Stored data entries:

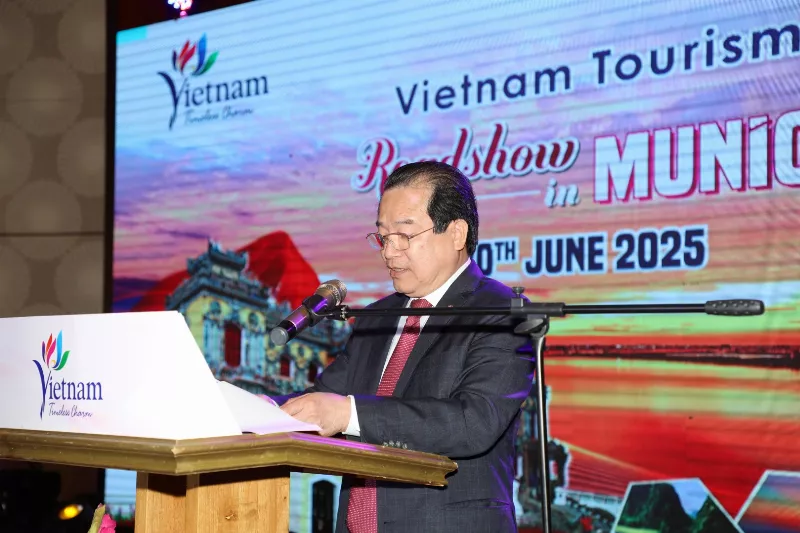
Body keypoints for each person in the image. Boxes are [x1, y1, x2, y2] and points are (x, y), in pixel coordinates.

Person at [277, 161, 534, 532]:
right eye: (383, 236)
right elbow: (317, 404)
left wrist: (349, 414)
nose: (389, 252)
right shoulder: (376, 317)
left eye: (405, 235)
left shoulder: (501, 311)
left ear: (456, 233)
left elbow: (474, 421)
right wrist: (249, 409)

■ What is expected: Your copy must match the records above word for word and contain no pictures.

■ Exercise response:
Body keypoints for each person in the image. Boxes are [x1, y1, x2, y2] and points are (x, y), in pixel coordinates.

Person at [277, 161, 534, 532]:
right eye: (383, 236)
right elbow: (317, 404)
left wrist: (349, 414)
nose: (389, 252)
right shoulder: (376, 317)
left eye: (405, 235)
left shoulder: (501, 311)
left ear: (456, 233)
left elbow: (474, 421)
right wrist: (249, 409)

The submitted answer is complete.